Constraints into Preferences: Gender, Status, and Emerging Career Aspirations

When cultural stereotypes portray women as less competent than men on a task, women judge their abilities more harshly, use a higher standard than men, and show less interest in related careers.

Introduction

Despite the rise of women in the workforce, women and men remain significantly segregated by occupation—a major factor in the wage gap. Although demand for high-wage workers favors men over women, the gender gap is compounded by a dearth of qualified women, whose educational and career choices diverge early on from men’s. In this study, the author advances a new model to explain how culture constrains women’s individual career aspirations. Previous theoretical frameworks have described how cultural beliefs about gender—for instance, stereotypes associating competence with men—can decrease expectations of women’s relative contributions in a group, leading to less opportunities and biased evaluations.

The author extends this theory to consider how those cultural beliefs could also influence a women’s individual performance when relative comparisons still matter (e.g., standardized exams), and where a “stereotype threat” of fulfilling a negative image can produce anxiety and decrease performance. In this case, the woman herself—and not other people in a group—may decrease expectations of her contribution.
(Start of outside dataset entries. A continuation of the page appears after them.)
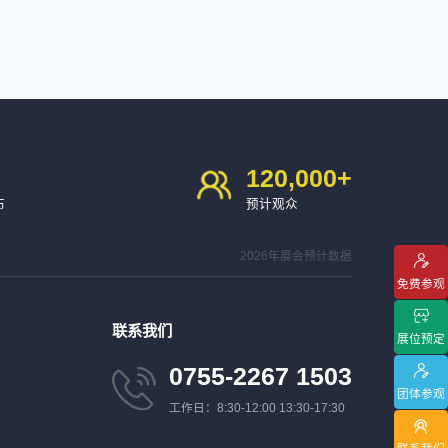
120,000
+
布
预计观众
2026年展会预计数据
免费参观
联系我们
展位预定
0755-2267 1503
团体参观
工作日：8:30-12:00 13:30-17:30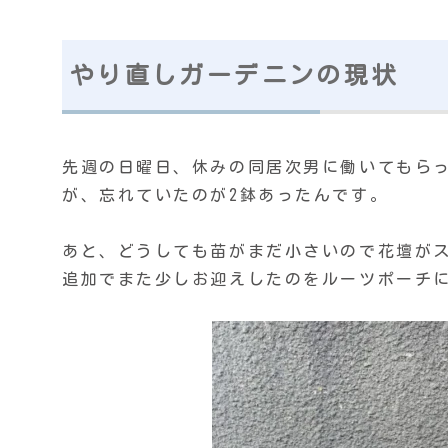
やり直しガーデニンの現状
先週の日曜日、休みの同居次男に働いてもら
が、忘れていたのが2鉢あったんです。
あと、どうしても苗がまだ小さいので花壇が
追加でまた少しお迎えしたのをルーツポーチ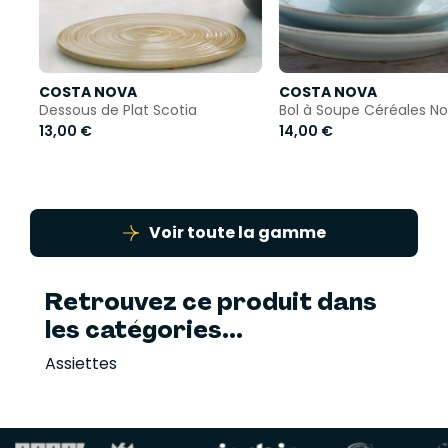
COSTA NOVA
COSTA NOVA
Dessous de Plat Scotia
Bol à Soupe Céréales N
13,00 €
14,00 €
Voir toute la gamme
Retrouvez ce produit dans
les catégories...
Assiettes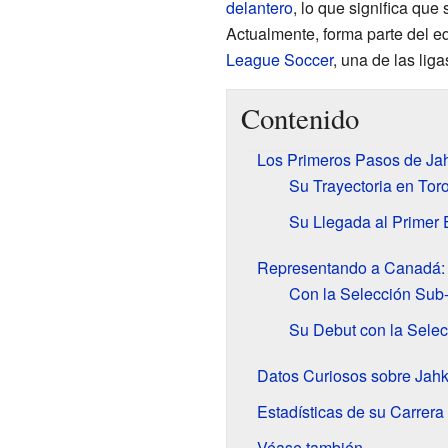
delantero
, lo que significa que
Actualmente, forma parte del e
League Soccer
, una de las lig
Contenido
Los Primeros Pasos de Jah
Su Trayectoria en Toro
Su Llegada al Primer 
Representando a Canadá: S
Con la Selección Sub
Su Debut con la Sele
Datos Curiosos sobre Jah
Estadísticas de su Carrera
Véase también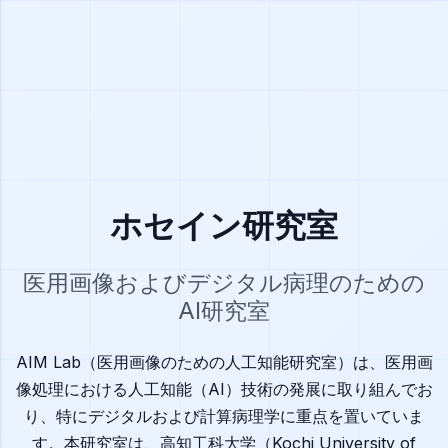
ホセイン研究室
医用画像およびデジタル病理のための
AI研究室
AIM Lab（医用画像のための人工知能研究室）は、医用画
像処理における人工知能（AI）技術の発展に取り組んでお
り、特にデジタルおよび計算病理学に重点を置いていま
す。本研究室は、高知工科大学（Kochi University of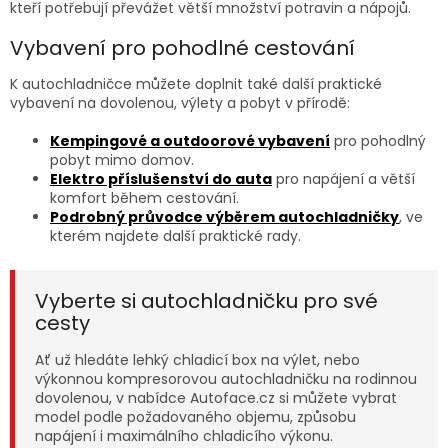
kteří potřebují převážet větší množství potravin a nápojů.
Vybavení pro pohodlné cestování
K autochladničce můžete doplnit také další praktické
vybavení na dovolenou, výlety a pobyt v přírodě:
Kempingové a outdoorové vybavení
pro pohodlný
pobyt mimo domov.
Elektro příslušenství do auta
pro napájení a větší
komfort během cestování.
Podrobný průvodce výběrem autochladničky
, ve
kterém najdete další praktické rady.
Vyberte si autochladničku pro své
cesty
Ať už hledáte lehký chladicí box na výlet, nebo
výkonnou kompresorovou autochladničku na rodinnou
dovolenou, v nabídce Autoface.cz si můžete vybrat
model podle požadovaného objemu, způsobu
napájení i maximálního chladicího výkonu.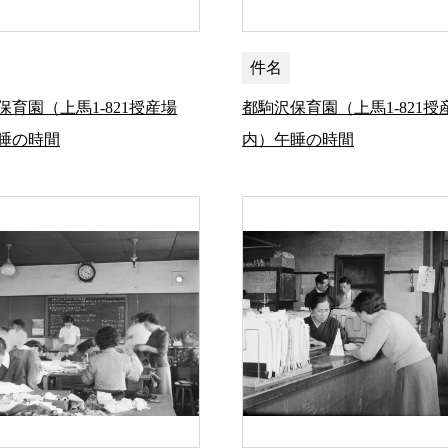
件名
保育園（上馬1-821授産場
都駒沢保育園（上馬1-821授
睡の時間
内）午睡の時間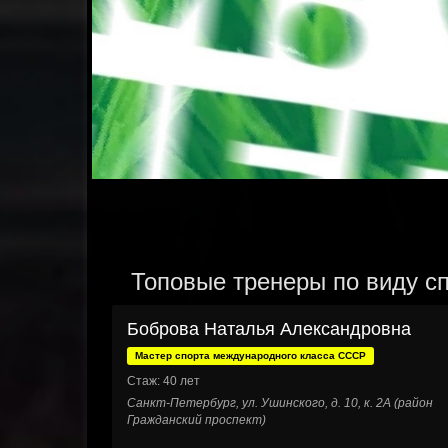
Топовые тренеры по виду сп
Боброва Наталья Александровна
Мастер спорта международного класса СССР
Стаж: 40 лет
Санкт-Петербург, ул. Ушинского, д. 10, к. 2А (район
Гражданский проспект)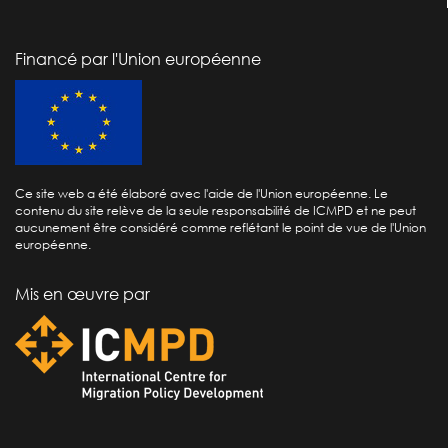
Financé par l'Union européenne
Ce site web a été élaboré avec l'aide de l'Union européenne. Le
contenu du site relève de la seule responsabilité de ICMPD et ne peut
aucunement être considéré comme reflétant le point de vue de l'Union
européenne.
Mis en œuvre par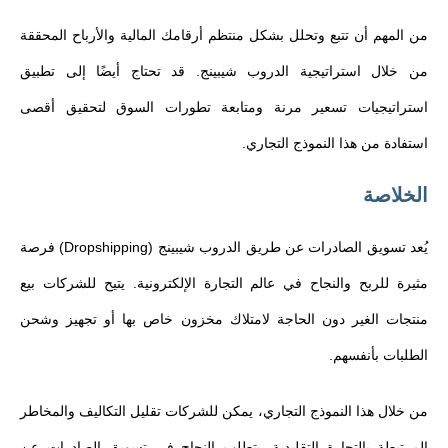
من المهم أن تتبع وتحلل بشكل منتظم أرقامك المالية والأرباح المحققة
من خلال استراتيجية الدروب شيبينج. قد تحتاج أيضًا إلى تطبيق
استراتيجيات تسعير مرنة ومتابعة تطورات السوق لتحقيق أقصى
استفادة من هذا النموذج التجاري.
الخلاصة
يُعد تسويق الصادرات عن طريق الدروب شيبينج (Dropshipping) فرصة
مثيرة للربح والنجاح في عالم التجارة الإلكترونية. يتيح للشركات بيع
منتجات الغير دون الحاجة لامتلاك مخزون خاص بها أو تجهيز وشحن
الطلبات بأنفسهم.
من خلال هذا النموذج التجاري، يمكن للشركات تقليل التكاليف والمخاطر
المرتبطة بالتجارة التقليدية. يتطلب النجاح في تسويق الصادرات عن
The author hypothesizes that women are likely to judge themselves by tougher standards than men, lowering their self-assessments and related career aspirations. The experiment examined self-assessments on an artificial task, after participants were told either that women generally perform less well than men, or that women and men perform equally. The task had no right answers, and all participants received the same scores, to highlight the effects of cultural beliefs about gender on women’s and men’s perceptions and preferences.

Findings

When women were told they were less competent than men at a task that actually measured a fictitious ability, they judged their performance more negatively while men judged their own more positively—even though everyone received identical scores.

  • When participants were told that women performed less well than men on the task, women rated their overall performance at 41.1, while men rated theirs at 55.3, on a 100-point scale.
  • When participants were told that women and men performed equally on the task, women and men rated their overall performance similarly (47.1 for women and 47.2 for men).

Women judged themselves more harshly in part because they used a higher standard than men.

  • When participants were told that women performed less well than men on the task, women set the bar for high ability at a score of 88.9%, while men used a benchmark of 79.3%.
  • When participants were told that women and men performed equally on the task, women and men judged themselves by similar standards for high ability (82.4% for women and 83.1% for men)

The more harshly women or men judged their own performance, the less interest they expressed in a course, seminar, graduate program, or high-paying job that would require the same skills as the task.

  • When participants were told that women performed less well than men on the task, women expressed less career aspirations for opportunities that required competence on the task (score of 5.90 vs. 6.75 on a 12-point scale).
  • When participants were told that women and men performed equally on the task, women expressed more career aspirations for opportunities that required competence on the task (score 7.65 vs. 6.70 on a 12-point scale).
  • These effects are explained entirely by their self-assessments of competence in each scenario.

These findings support the author’s model, in which cultural beliefs about gender and relative performance produce a gap in self-assessments, personal standards, and career preferences—unless gender is explicitly portrayed as irrelevant. Since women judged themselves by a harsher standard only when exposed to negative gender stereotypes, the implication of the study is that cultural stereotypes around women’s competence, abilities and career aspirations need to change.

Methodology

80 first-year undergraduate students completed two rounds of the “contrast sensitivity” task, a research tool to measure a fictitious ability. Participants were told the task was developed by a national testing organization, and of interest to graduate schools and Fortune 500 companies. Participants were randomized by gender to a pre-task message about gender and “contrast sensitivity”: either that men perform better than women on the test, or that men and women perform equally.

The task was designed so that it was impossible to perform correctly. All participants received identical mid-range scores for “contrast sensitivity.” After each round, participants assessed their own performance (5 items), rated their own “contrast sensitivity” ability (1 item), and reported the score they would consider a benchmark for high ability. After two rounds, participants assessed their overall performance (1 item) and rated their interest in pursuing a course, seminar, graduate program, or high-paying job requiring high “contrast sensitivity” ability (4 items).